A pharmaceutical company that seeks federal approval for over-the-counter sales of a prescription diet pill that blocks the absorption of fat faces questions on the pill’s potential for creating vitamin deficiencies and encouraging abuse.
Two Food and Drug Administration advisory committees are to discuss on Monday allowing over-the-counter sales of orlistat, which GlaxoSmithKline Consumer Healthcare proposes to market as Alli (pronounced “ally”). That version would be half the dose of the prescription form of the drug, known as Xenical, which won FDA approval in 1999.
An FDA reviewer found the drug is a “safe and effective weight loss agent,” but held off on recommending whether the Nonprescription Drugs and the Endocrinologic and Metabolic Drugs advisory committees should in turn recommend to the FDA that it approve the drug for sale without a prescription.
The drug acts by blocking the absorption of about one-quarter the fat a patient consumes.

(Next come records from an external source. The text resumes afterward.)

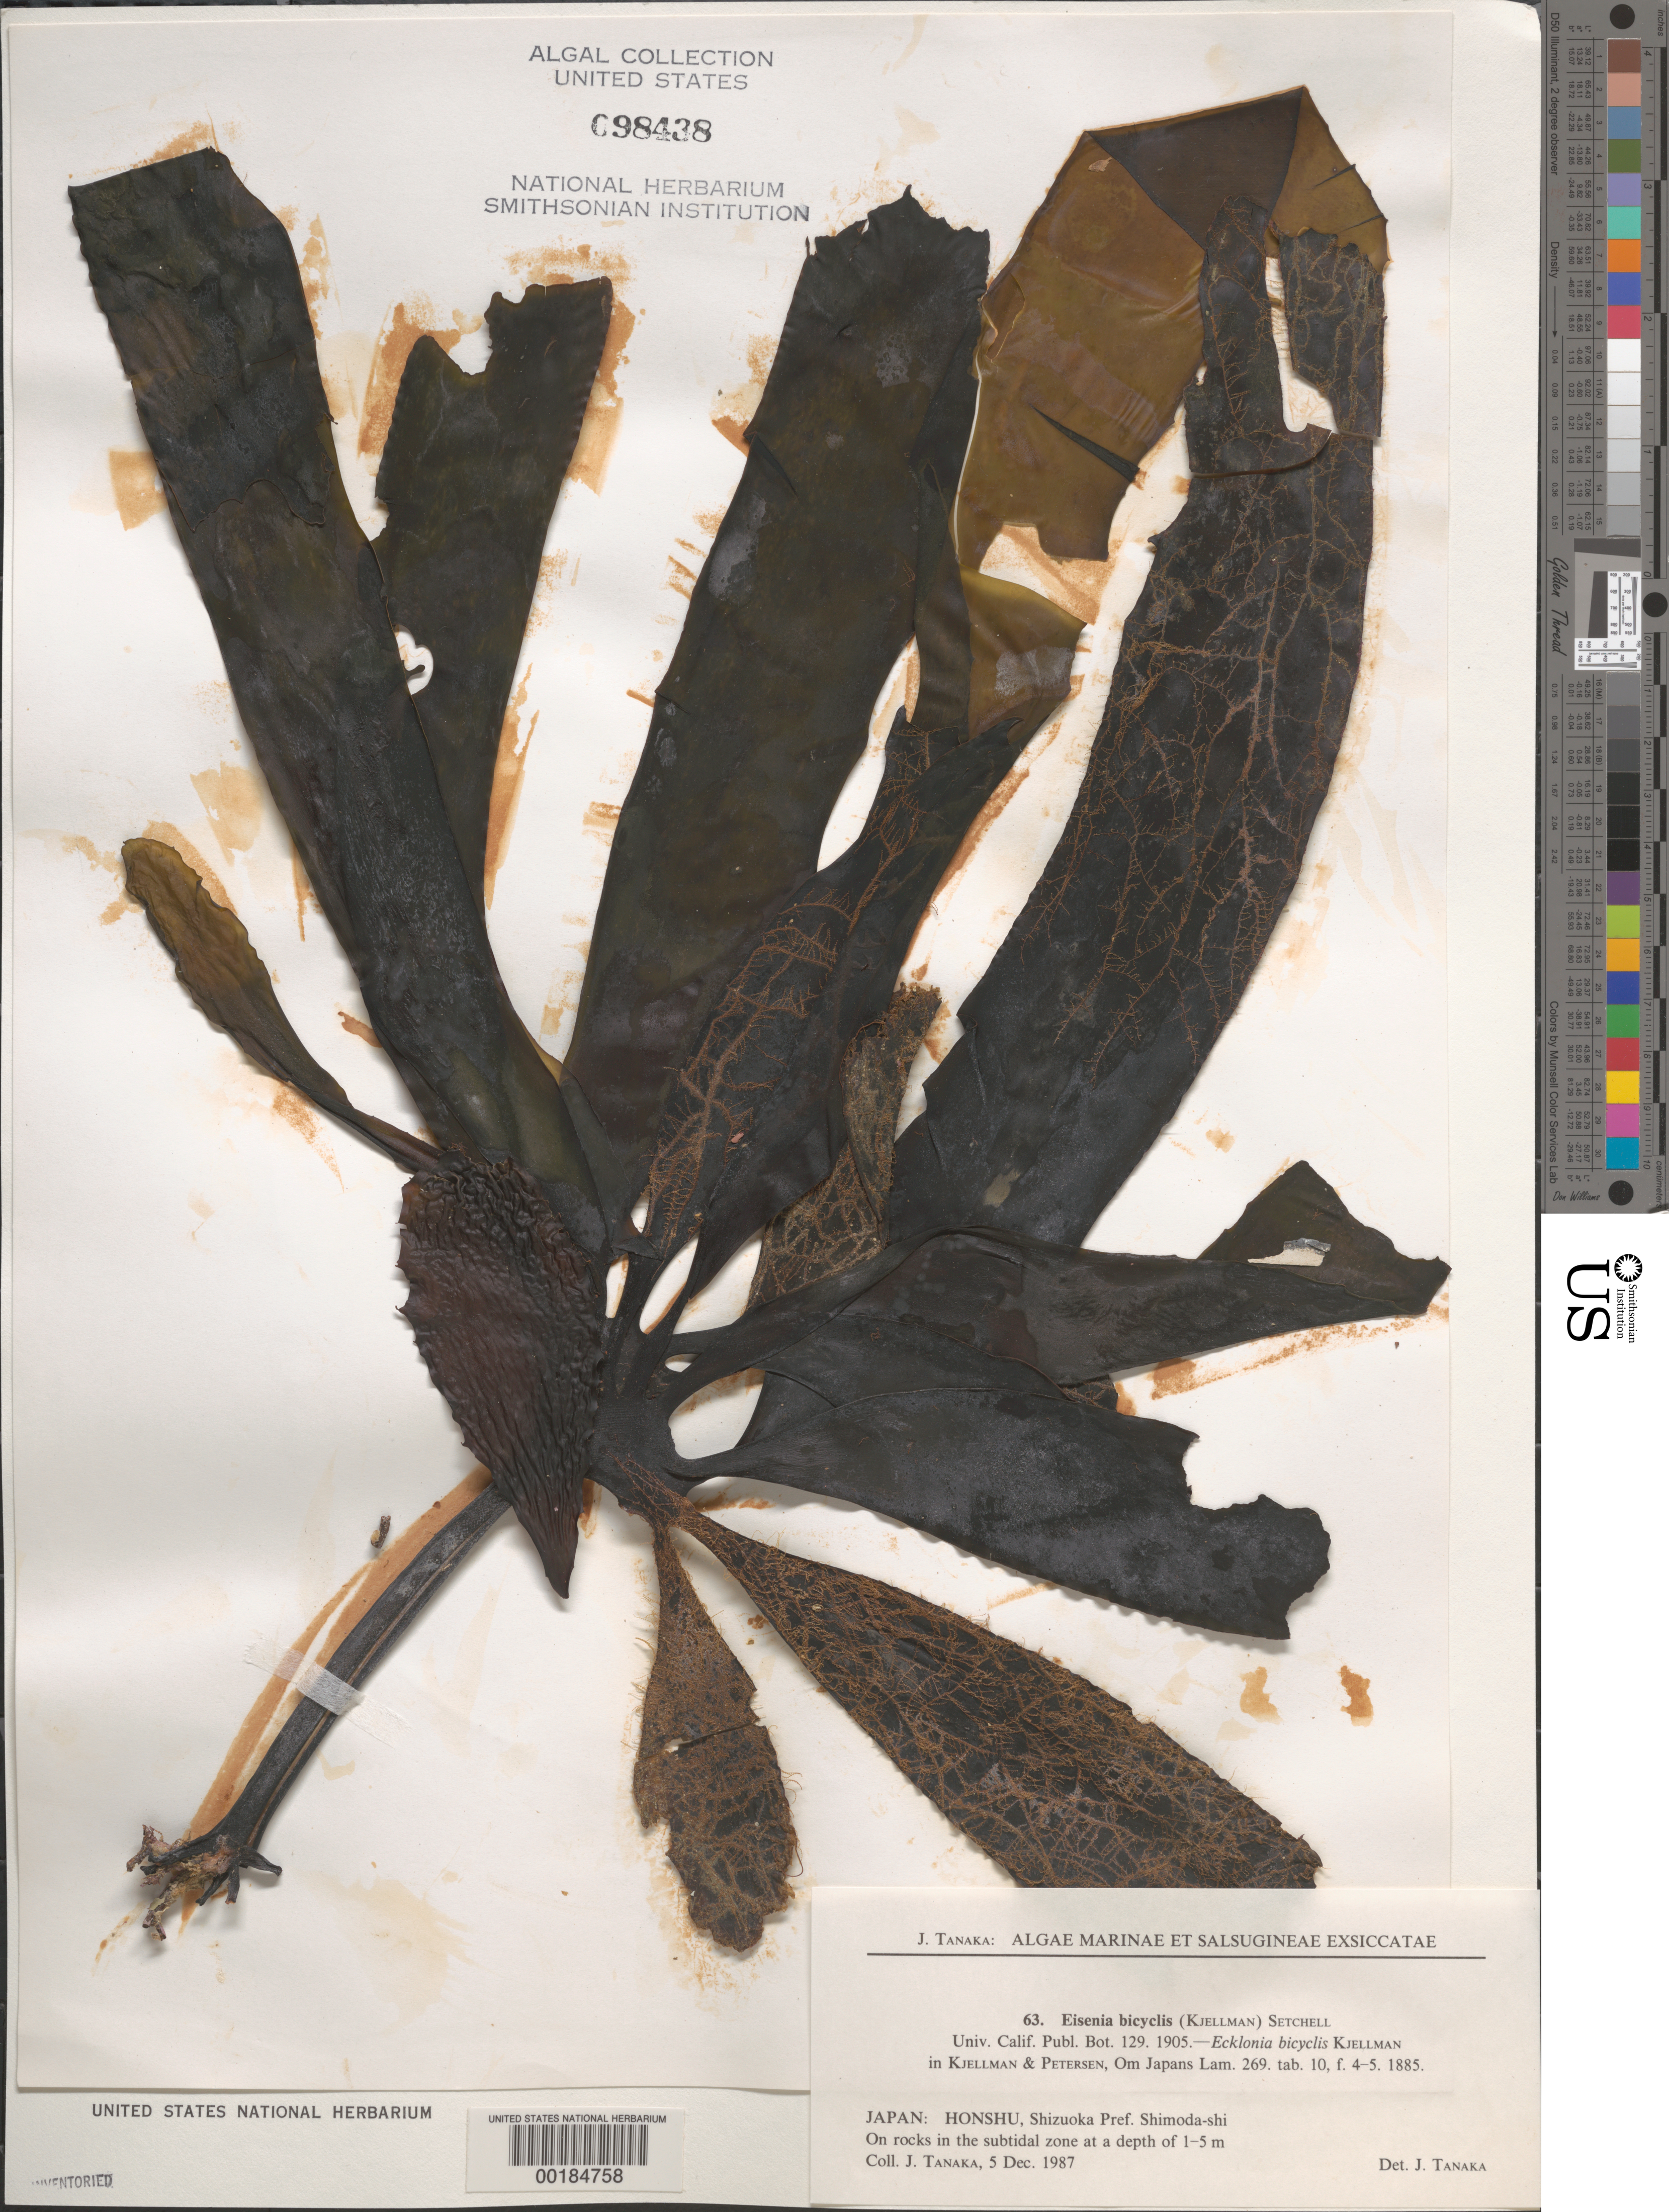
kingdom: Chromista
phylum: Ochrophyta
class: Phaeophyceae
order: Laminariales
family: Lessoniaceae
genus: Eisenia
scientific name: Eisenia bicyclis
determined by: Tanaka, J.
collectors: J. Tanaka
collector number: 63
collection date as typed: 05 Dec 1987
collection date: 1987-12-05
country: Japan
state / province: Sizuoka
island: Honshu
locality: Shimodi-shi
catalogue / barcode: US 98438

That fat is then passed out of the body in stools, which can be loose or oily as a result.
In six-month clinical trials, obese subjects who took orlistat lost on average 5.3 pounds to 6.2 pounds more than did those who were given dummy pills, according to FDA documents released Friday.
FDA reviewer Dr. Karen Feibus said the primary concern with the drug is its potential to create vitamin deficiencies, since its use also would block absorption of fat-soluble vitamins like D, E, K and beta-carotene.
The company recommends patients take multivitamins when using the drug, said Steve Burton, GlaxoSmithKline’s vice president of weight control. Whether that would happen remains unclear: at least 47 percent of the people involved in trials of the drug did not take multivitamins as recommended, the FDA said.
Orlistat may also block some drugs, including cyclosporine, used to prevent rejection of kidney, liver and heart transplants. Orlistat shouldn’t be taken with that drug, the FDA said.
Furthermore, just 35 percent of diabetes patients in a study correctly stated the drug was not appropriate for them to use, according to agency documents.
The regulatory agency also is concerned about increased potential for abuse or misuse of the prescription-free version of the drug, especially among bulimics or binge-eaters who could develop vitamin deficiencies due to chronic use of the drug. There are at least four published reports of women suffering from bulimia using the prescription form of the drug as a purgative. An estimated 22 million people worldwide have used the drug.
“We believe there is a very low potential for misuse and abuse. But we need to be vigilant,” Burton said.
The unpleasantness of the drug’s side effects, including “involuntary leakage” of undigested fat, should limit its abuse, said Dr. Howard Eisenson, director of the Duke Diet and Fitness Center in Durham, N.C.
“I think to some extent, the side effects will limit the potential for abuse, because the side effects are uncomfortable or messy,” said Eisenson, adding he has no financial ties to the drug or its manufacturer.
The company plans to limit sales of the drug to adults. It expects women to make up 80 percent of the expected market for the drug, which would cost consumers an estimated $12 to $25 a week.
The company intends to package Alli as part of an overall diet and fitness program. The program would emphasis eating a lower-fat diet, to both cut calories and curtail the drug’s effect on a user’s stools.
United Kingdom-based GlaxoSmithKline’s U.S. operations are based in Philadelphia and Research Triangle Park, N.C.
The company declined to share sales projections, but said that 130 million Americans are overweight or obese and that consumers spend $23 billion each year on weight-loss strategies.